Speaking about his cancer initiative from Boston, Mr. Biden, as the inaugural director of the Advanced Research Projects Agency for Health (ARPA-H), Dr. He will detail Wegrzyn’s role. The agency’s portfolio and budget will focus in part on creating programs and technologies that detect, prevent and treat diseases such as cancer.

“Cancer affects all Americans, not just Democrats and Republicans,” the White House said in a briefing before the speech. “When we come together as a nation around ideas that unite us – like fighting cancer – we can show the world that anything is possible.”

Mr. Biden He said Wegrzyn worked at the two institutions that inspired the creation of ARPA-H, the Defense Advanced Research Projects Agency (DARPA) and the Intelligence Advanced Research Projects Activity (IARPA). He is vice president of business development at Ginkgo Bioworks and head of innovation at Concentric by Ginkgo, where he specializes in using synthetic biology to combat disease.

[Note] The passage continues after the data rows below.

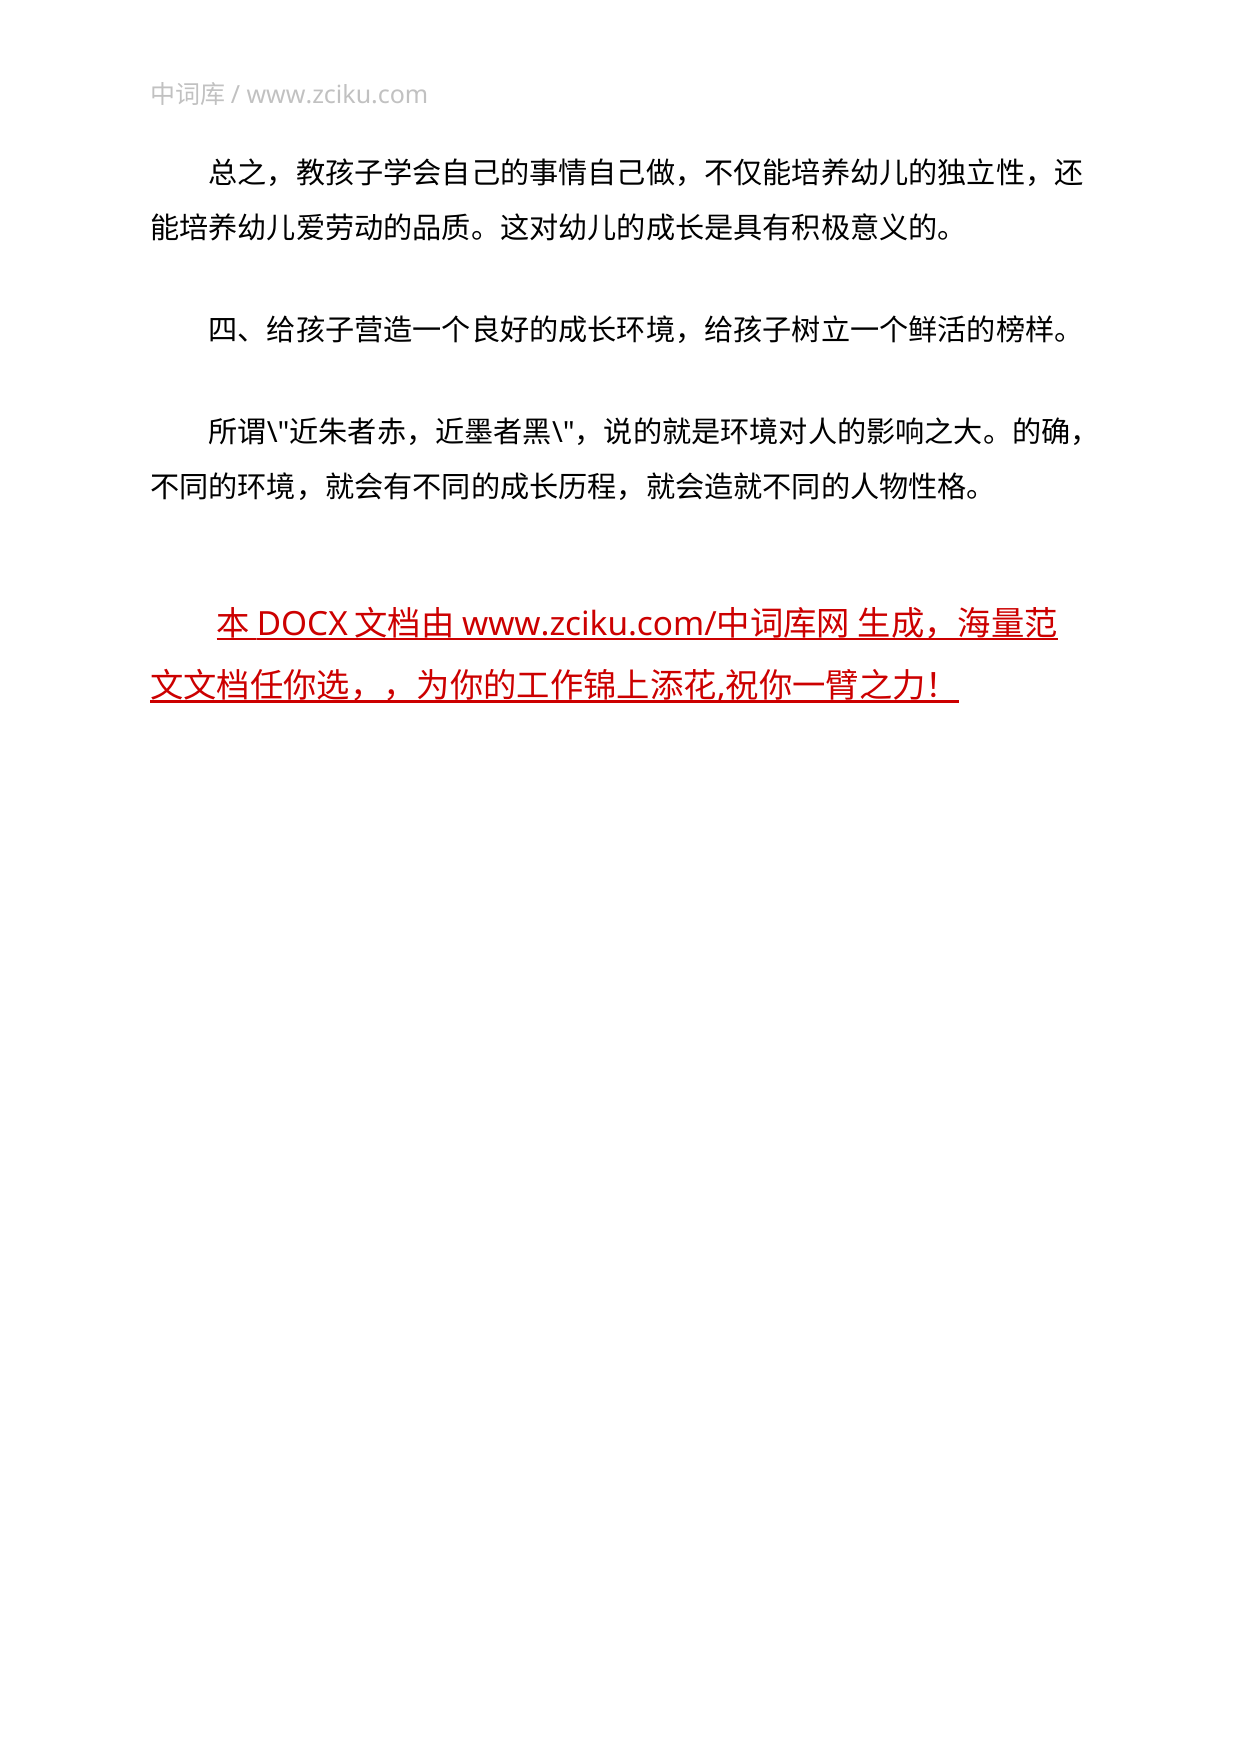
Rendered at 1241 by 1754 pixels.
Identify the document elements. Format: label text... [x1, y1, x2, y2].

text 所谓\"近朱者赤，近墨者黑\"，说的就是环境对人的影响之大。的确，不同的环境，就会有不同的成长历程，就会造就不同的人物性格。 [150, 408, 1090, 506]
text 本DOCX文档由 www.zciku.com/中词库网 生成，海量范文文档任你选，，为你的工作锦上添花,祝你一臂之力！ [150, 596, 1090, 708]
text 总之，教孩子学会自己的事情自己做，不仅能培养幼儿的独立性，还能培养幼儿爱劳动的品质。这对幼儿的成长是具有积极意义的。 [150, 150, 1090, 247]
text 四、给孩子营造一个良好的成长环境，给孩子树立一个鲜活的榜样。 [150, 307, 1090, 349]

Mr. Biden’s appointment will form a blueprint for his speech on his groundbreaking initiative in cancer, the effort to reduce the US cancer rate by at least 50% over the next 25 years.

Cancer research is personal to Mr. Biden. Her son Beau died of an aggressive form of brain cancer in 2015.

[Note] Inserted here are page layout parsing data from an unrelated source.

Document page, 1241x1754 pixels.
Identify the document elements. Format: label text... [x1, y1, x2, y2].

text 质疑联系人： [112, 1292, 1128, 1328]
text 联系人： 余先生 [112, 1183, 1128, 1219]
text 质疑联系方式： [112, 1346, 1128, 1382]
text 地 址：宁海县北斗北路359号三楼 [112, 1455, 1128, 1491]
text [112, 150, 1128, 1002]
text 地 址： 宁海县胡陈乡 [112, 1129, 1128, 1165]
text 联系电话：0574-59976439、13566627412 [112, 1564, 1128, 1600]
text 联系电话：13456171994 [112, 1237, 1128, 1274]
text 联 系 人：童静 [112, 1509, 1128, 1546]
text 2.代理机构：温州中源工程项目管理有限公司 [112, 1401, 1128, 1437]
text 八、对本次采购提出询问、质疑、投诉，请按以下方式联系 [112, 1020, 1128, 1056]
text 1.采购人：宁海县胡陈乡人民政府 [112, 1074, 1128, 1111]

Mr. Biden will deliver his speech on the 60th anniversary of the month’s last speech at Rice University, where President John F. Kennedy pledged to send a man to the moon and bring him back.

“When President Kennedy Moonshot gave his speech, the United States had the building blocks for knowing what was possible. However, there were major scientific and societal advances that needed to happen. “As a nation, we needed to be fully committed to a future where it was possible to travel to the moon, and that’s exactly what we did,” the White House said. “Today we have many of the building blocks needed to make significant progress in the fight against cancer, but we must come together to deliver on that promise fairly.”

Mr. Biden will also sign an executive order Monday to boost local biotechnology and reduce the US reliance on foreign biomanufacturing.

Officials said the order will help secure US leadership in the development and production of key technologies used in products ranging from jet fuels to pharmaceuticals.

“The United States really has the best biotech innovators in the world,” said a senior management official. But if we don’t translate biotech innovation into economic benefits for all Americans, we risk falling behind, as has happened in the semiconductor industry and advanced telecommunications industry.”

“Other countries, especially China, are investing aggressively in the sector, which poses a risk to the US leadership unless they take action as we are with this executive order,” the official said.

Also Monday, Mr. Biden will say the signature tax and climate bill includes provisions that will reduce prescription costs for cancer patients; To summarize the National Cancer Institute’s efforts to detect cancer and develop the next generation of cancer researchers; and highlight a Department of Defense program to understand cancers in military members exposed to toxic substances.

• Joseph Clark contributed to this report.